*** Block opens ***
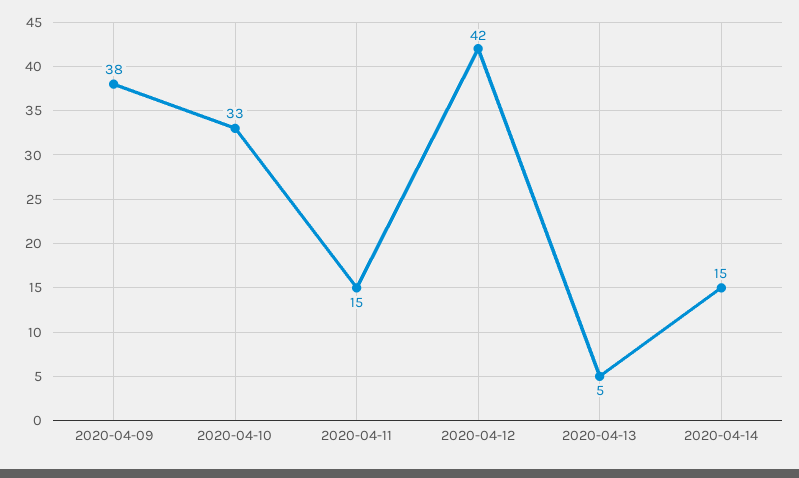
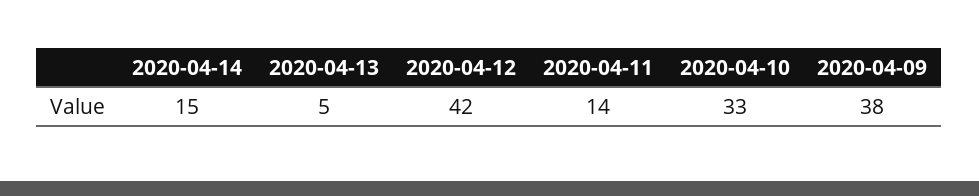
  {
    "2020-04-09": 38,
    "2020-04-10": 33,
-   "2020-04-11": 15,
+   "2020-04-11": 14,
    "2020-04-12": 42,
    "2020-04-13": 5,
    "2020-04-14": 15
  }

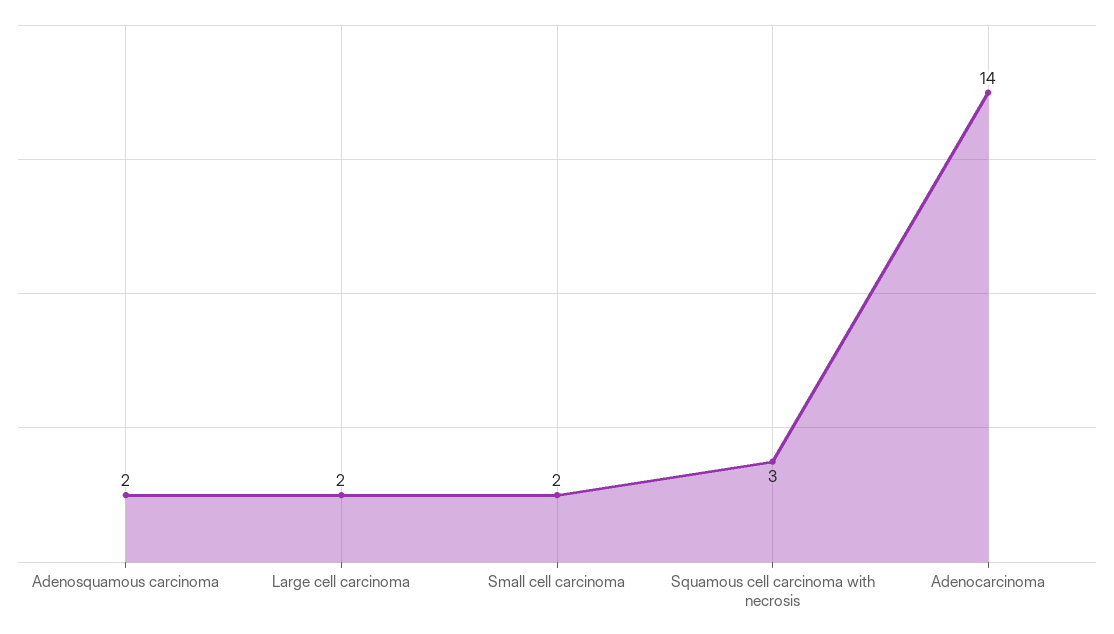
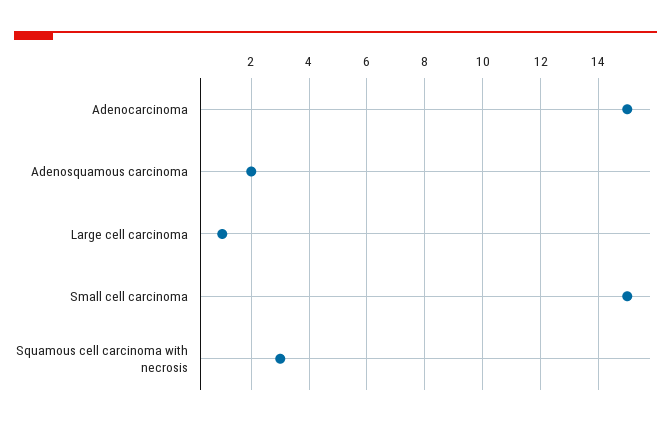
  {
    "Adenosquamous carcinoma": 2,
-   "Large cell carcinoma": 2,
+   "Large cell carcinoma": 1,
-   "Small cell carcinoma": 2,
+   "Small cell carcinoma": 15,
    "Squamous cell carcinoma with necrosis": 3,
-   "Adenocarcinoma": 14
+   "Adenocarcinoma": 15
  }

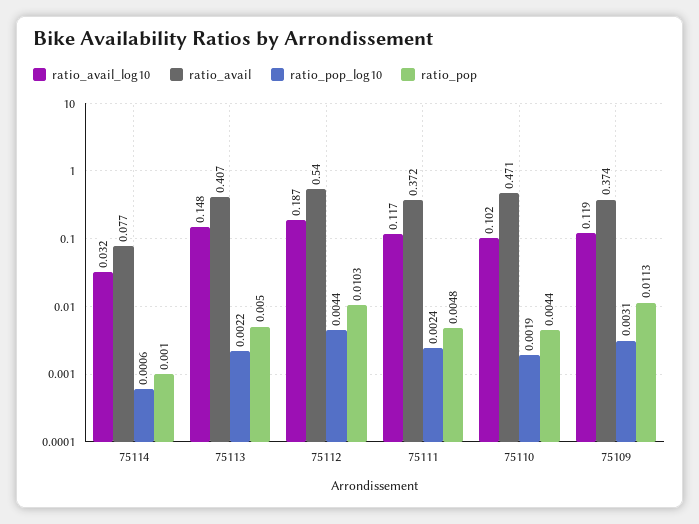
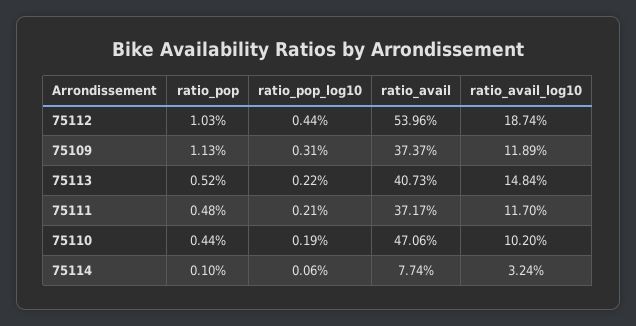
  {
    "ratio_avail_log10": {
      "75114": 0.0324,
      "75113": 0.1484,
      "75112": 0.1874,
      "75111": 0.117,
      "75110": 0.102,
      "75109": 0.1189
    },
    "ratio_avail": {
      "75114": 0.0774,
      "75113": 0.4073,
      "75112": 0.5396,
      "75111": 0.3717,
      "75110": 0.4706,
      "75109": 0.3737
    },
    "ratio_pop_log10": {
      "75114": 0.0006,
      "75113": 0.0022,
      "75112": 0.0044,
-     "75111": 0.0024,
+     "75111": 0.0021,
      "75110": 0.0019,
      "75109": 0.0031
    },
    "ratio_pop": {
      "75114": 0.001,
-     "75113": 0.005,
+     "75113": 0.0052,
      "75112": 0.0103,
      "75111": 0.0048,
      "75110": 0.0044,
      "75109": 0.0113
    }
  }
*** Block closes ***
• **EXERCISE**: Where a line of the records includes "Adenocarcinoma", copy it.

• **ANSWER BOX**:
-   "Adenocarcinoma": 14
+   "Adenocarcinoma": 15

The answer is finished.